PROVIDENCE – Emhart Industries Inc. and Black & Decker Inc., two subsidiaries of Stanley Black & Decker Inc., have agreed to clean up dioxin-contaminated sediment and soil at the Centredale Manor restoration project Superfund site in North Providence and Johnston, the U.S. Department of Justice, the U.S. Environmental Protection Agency and the R.I. Department of Environmental Management announced jointly Monday.
The settlement, which ends close to eight years of litigation, requires the performance of the cleanup remedy the EPA selected for the site and will cost the companies approximately $100 million to do, according to a press release from the EPA.
The site, the release states, spans 1.5 miles of the Woonasquatucket River, and encompasses a 9-acre peninsula, two ponds and a forested wetland. A chemical manufacturing plant operated on the site from the 1940s until the 1970s, and “elevated levels” of dioxins and other contaminants were detected in the soil, groundwater, surface water, sediment and fish, the release states.
U.S. District Court had previously found Black & Decker and Emhart to be liable for hazardous waste left at the site and responsible for the cleanup, but the court also ruled EPA needed to reconsider “certain aspects” of the cleanup, according to the release, a decision EPA subsequently appealed.

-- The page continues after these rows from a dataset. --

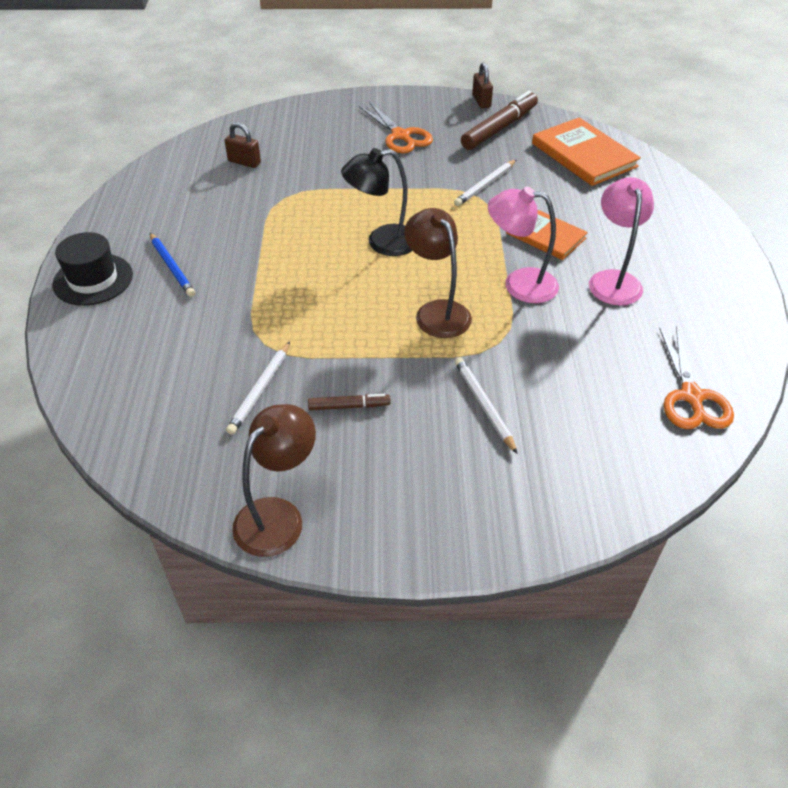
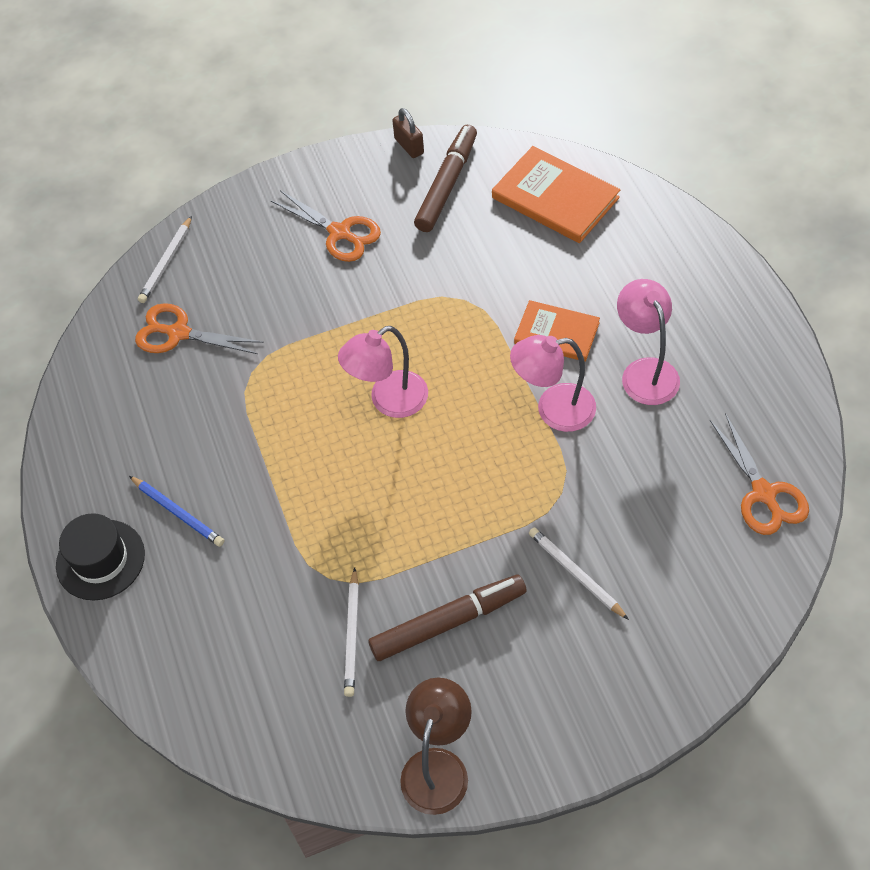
camera: 15 degrees left, 10 degrees up
(244, 162) = (178, 333): brown padlock -> orange scissors
(349, 406) = (448, 622): brown marker -> brown marker, size x1.96
(382, 242) = (389, 401): black lamp -> pink lamp
(437, 311) = (485, 474): brown lamp -> none
(485, 185) = (465, 279): white pencil -> white pencil (166, 262)

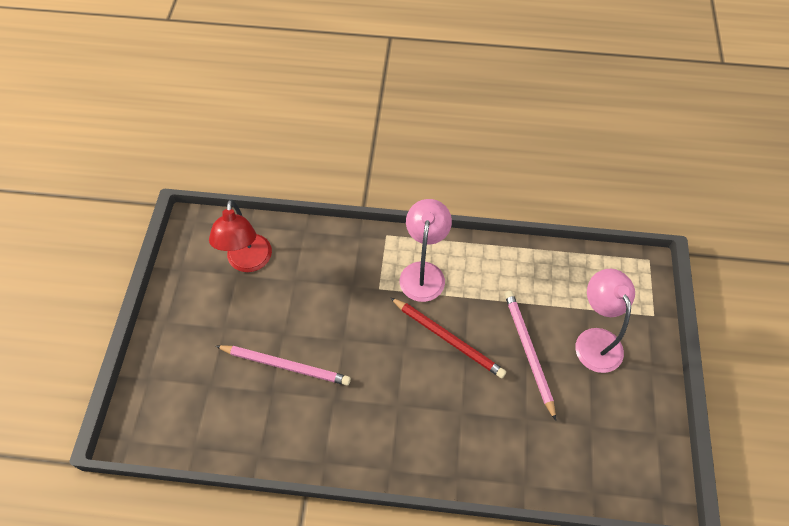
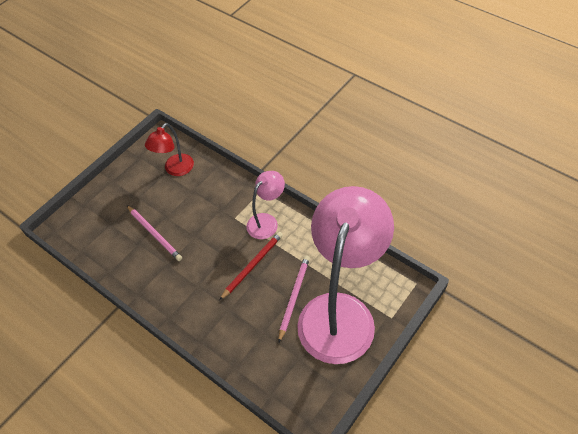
camera: 35 degrees right, 5 degrees down
(448, 338) = (252, 265): red pencil -> red pencil turned 120 degrees counterclockwise
(595, 340) = (340, 312): pink lamp -> pink lamp, size x2.20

The cleanup remedy Emhart and Black & Decker must perform includes excavating contaminated sediment and floodplain soil from the river and from adjacent residential properties, the release states. They also must upgrade caps over the contaminated soil in the peninsula area that currently houses two high-rise apartment buildings. Full access to the Woonasquatucket River “should be restored” to residents, making the river fishable and swimmable, when the cleanup is finished.
The companies must also reimburse the EPA for approximately $42 million in “past costs” incurred on the site, the release states, and also reimburse both the EPA and the state for “future costs incurred by those agencies in overseeing the work required by the settlement.”
“This settlement demonstrates the tremendous progress we are achieving working with responsible parties, states and our federal partners to expedite sites through the entire Superfund remediation process,” EPA Acting Administrator Andrew Wheeler said in a statement Monday. “The Centredale Manor site has been on the national priorities List for 18 years. We are taking charge and ensuring the agency makes good on its promise to clean it up for the betterment of the environment and those communities affected.”
R.I. DEM Director Janet L. Coit said in a statement Monday the settlement will “speed up” a remedy that “protects public health and the river environment, and moves us closer to the day that we can reclaim recreational uses of this beautiful river resource.”